[Info-vax] problem with LSE installation
clairgrant71 at gmail.com
clairgrant71 at gmail.com
Mon May 18 09:02:54 EDT 2015
On Sunday, May 17, 2015 at 10:00:01 PM UTC-4, David Froble wrote:
> clairgrant71 at gmail.com wrote:
>
> > A common set of sources is used to build VMS Alpha and VMS Itanium
> > and we will be adding x86 support to that code base. We are not
> > planning any Alpha releases but any nonarchitecture-specific changes
> > will be in both VMS Itanium and VMS x86 releases and we hope there
> > will be many of both.
>
> Ok, feet to fire time ....
>
> :-)
>
> So, you have a common code base. At some time you make changes, or add
> something. Will the code base then fork?
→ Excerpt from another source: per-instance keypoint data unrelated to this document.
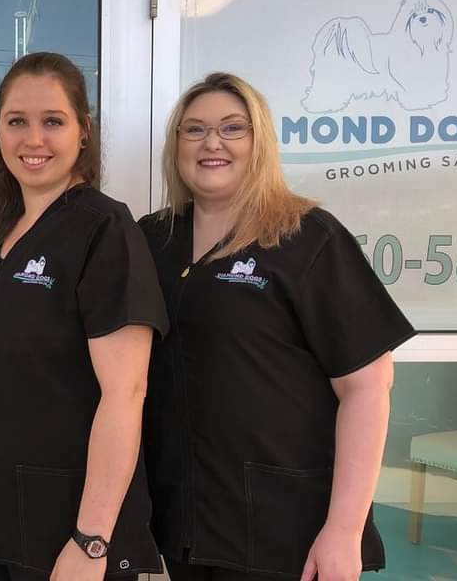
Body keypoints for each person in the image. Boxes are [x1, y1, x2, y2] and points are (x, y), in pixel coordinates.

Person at [138, 73, 416, 581]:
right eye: (194, 129)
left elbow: (368, 389)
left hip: (287, 529)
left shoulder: (307, 237)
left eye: (232, 128)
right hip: (185, 521)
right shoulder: (153, 240)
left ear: (259, 142)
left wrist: (344, 531)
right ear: (176, 144)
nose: (212, 142)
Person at [0, 52, 169, 581]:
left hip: (66, 535)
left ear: (83, 132)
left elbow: (125, 394)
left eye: (52, 121)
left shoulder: (104, 229)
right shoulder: (1, 235)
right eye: (17, 121)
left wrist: (91, 541)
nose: (32, 139)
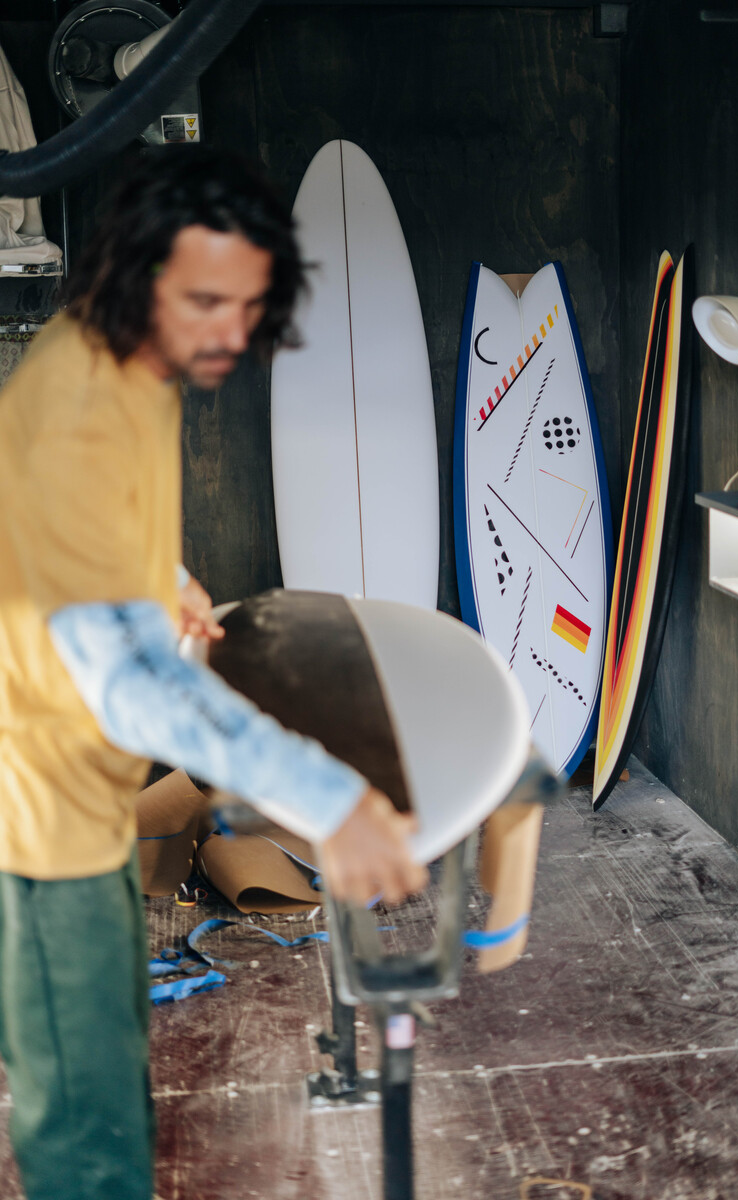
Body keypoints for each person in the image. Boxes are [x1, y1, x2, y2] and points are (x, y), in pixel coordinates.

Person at [0, 143, 427, 1200]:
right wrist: (329, 801)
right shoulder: (80, 413)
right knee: (87, 1119)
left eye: (247, 304)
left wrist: (163, 579)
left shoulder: (127, 359)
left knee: (107, 1074)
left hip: (80, 798)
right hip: (36, 821)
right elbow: (137, 687)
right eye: (206, 302)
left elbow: (98, 535)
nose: (232, 333)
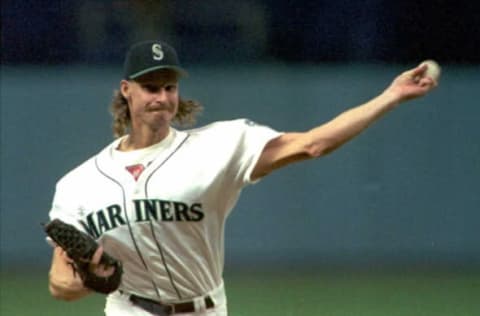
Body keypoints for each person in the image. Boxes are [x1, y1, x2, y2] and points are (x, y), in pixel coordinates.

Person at [47, 40, 438, 316]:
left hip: (206, 309)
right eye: (150, 87)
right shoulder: (79, 184)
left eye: (170, 87)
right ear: (126, 90)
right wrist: (92, 280)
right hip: (128, 310)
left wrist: (391, 95)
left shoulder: (220, 145)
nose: (162, 98)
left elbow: (313, 144)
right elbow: (58, 284)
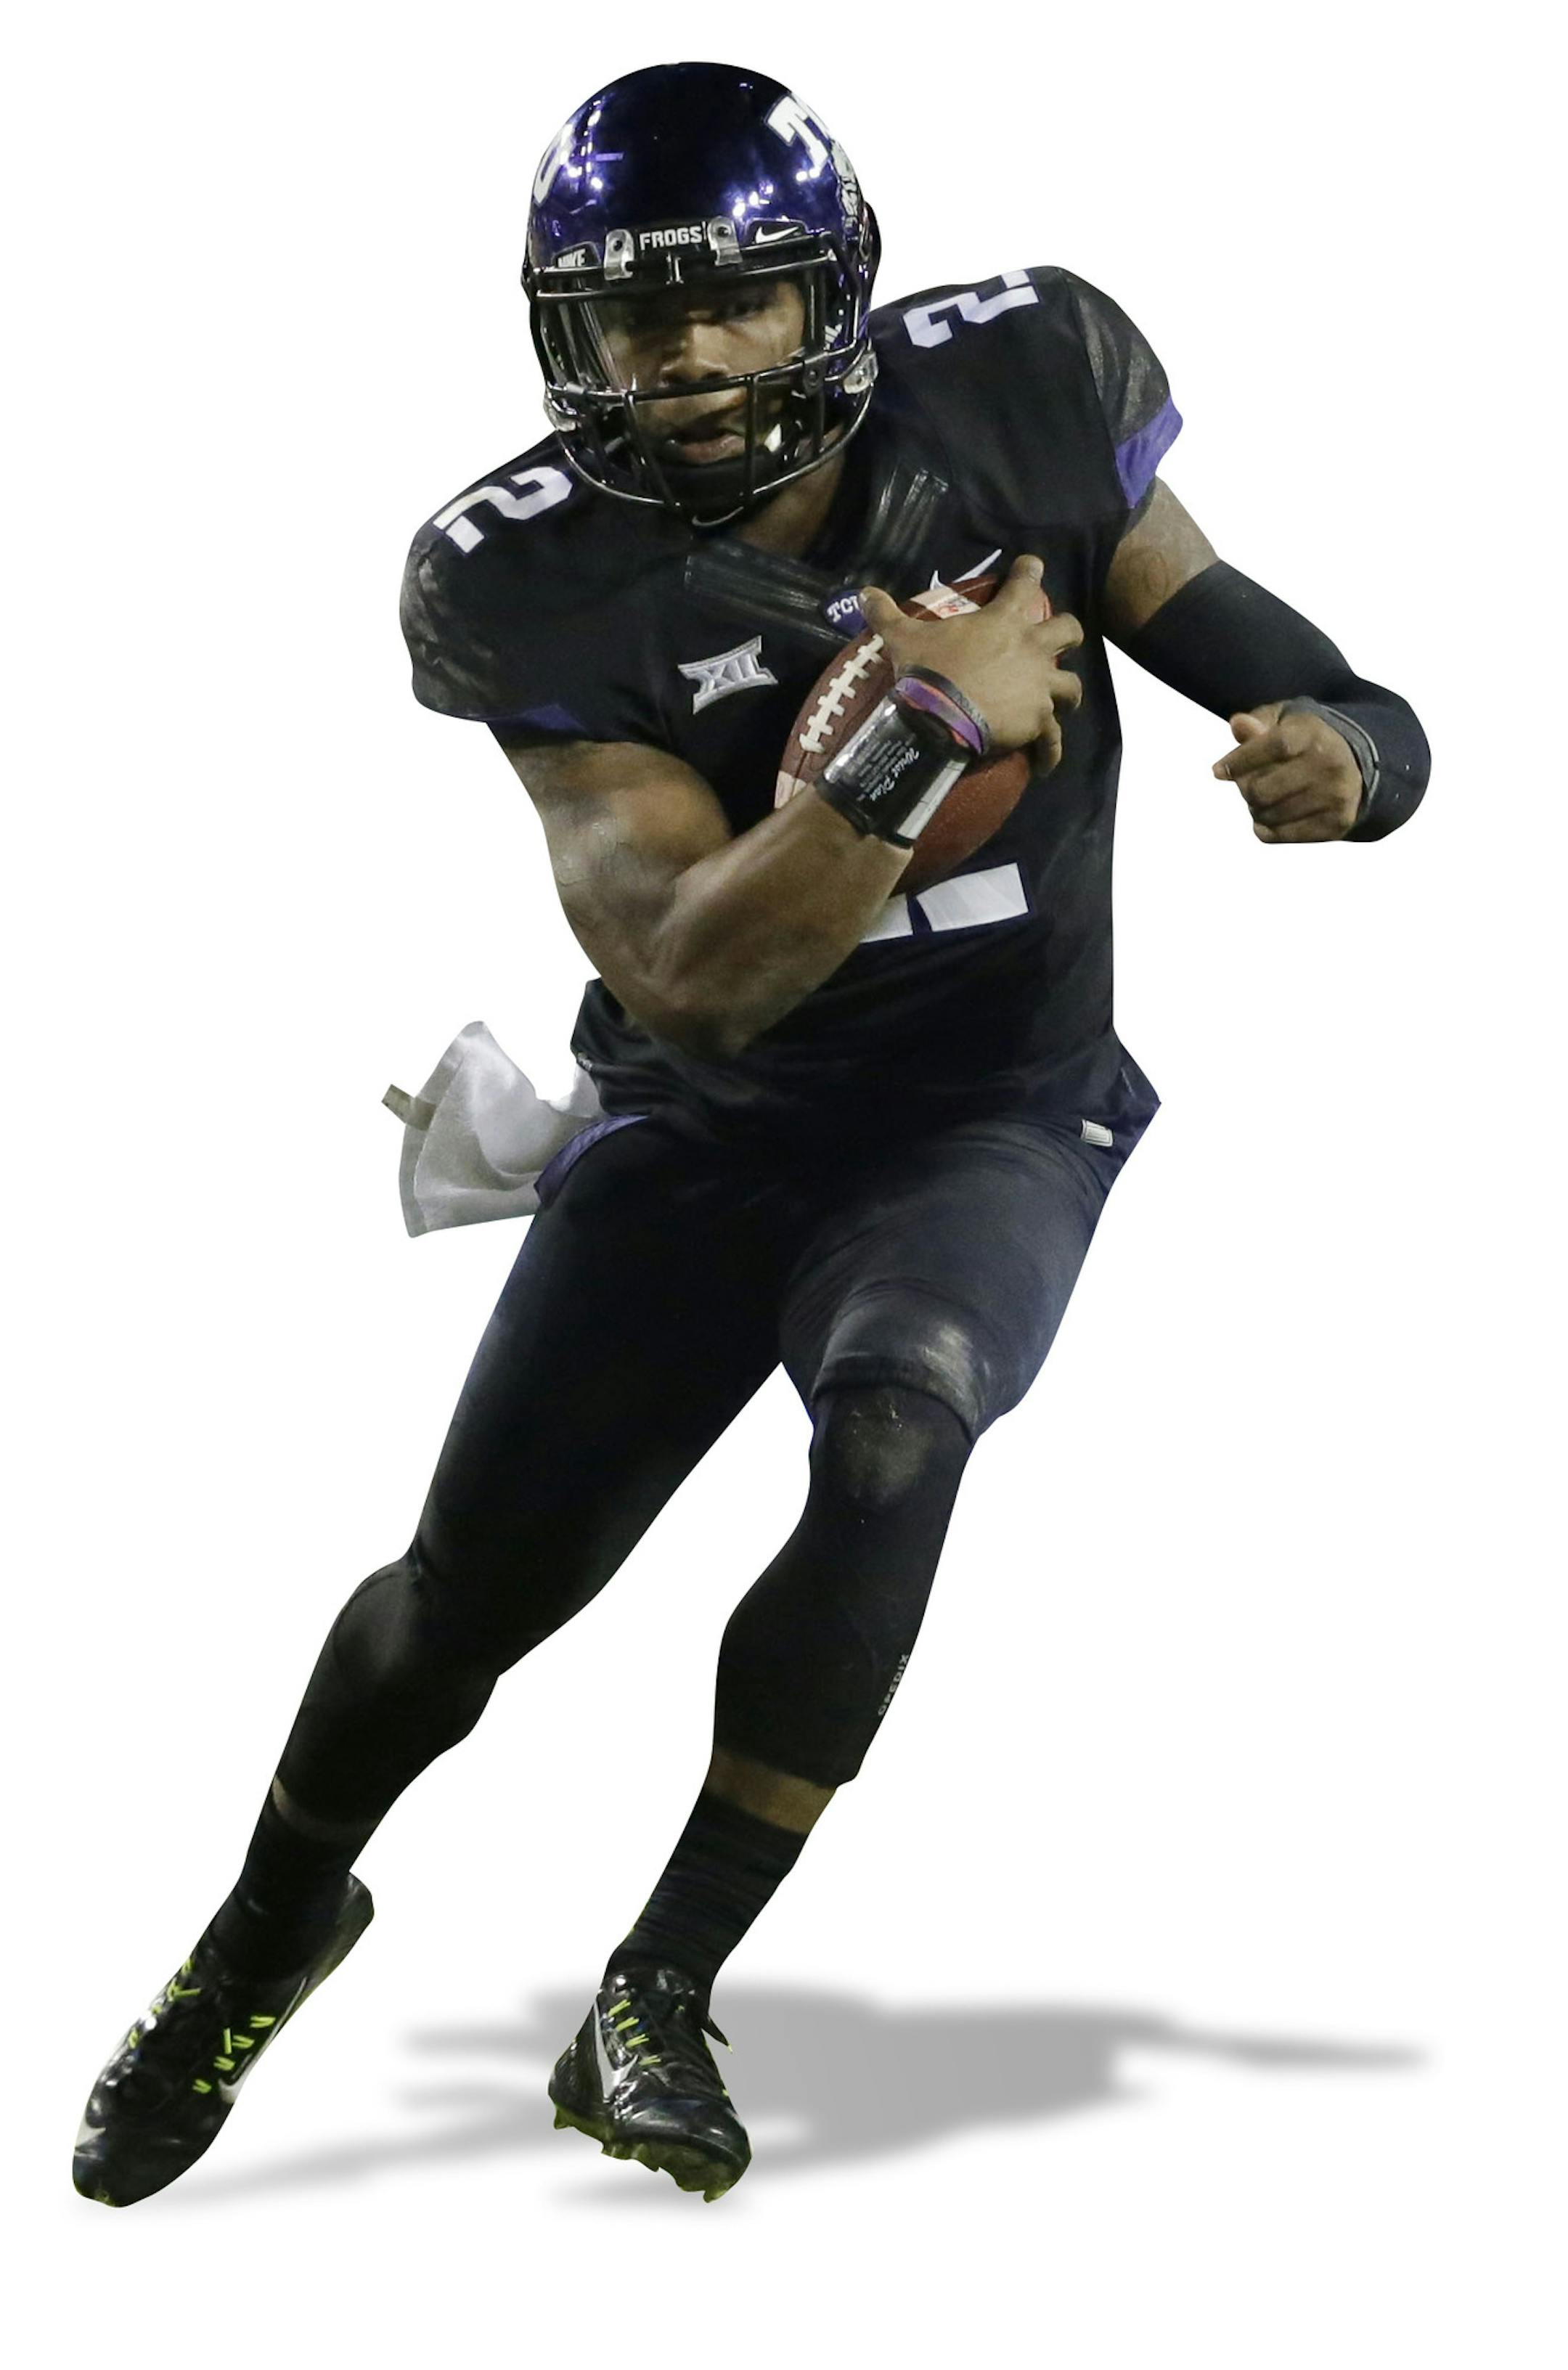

If not, then it seems your
> only recourse would be to issue something, patches, new version,
> whatever, for all three, and if you wished, and it fit, VAX too.
>
There is not forking. It is not "our only recourse" it is in fact "our stated goal". For example, let's say we find a bug or come up with a performance improvement in PAGEFAULT.MAR. We check it in, build a new SYS$VM.EXE for Itanium and one for x86 and test them. The next release for both architectures will contain the change. That is what we want. VSI will not be shipping Alpha releases but the HP VMS Team can pick up the change and ship it as an Alpha update. There is nothing new here. This is what we always did with Alpha and Itanium in the past; x86 just gets added to the mix.
> Assume that the modifications are non-compatable with earlier versions,
> and Alphas could not remain in a cluster without the new stuff ....
>
> What then ?
Backward compatibility is a cornerstone of VMS development. Breaking cluster compatibility won't happen.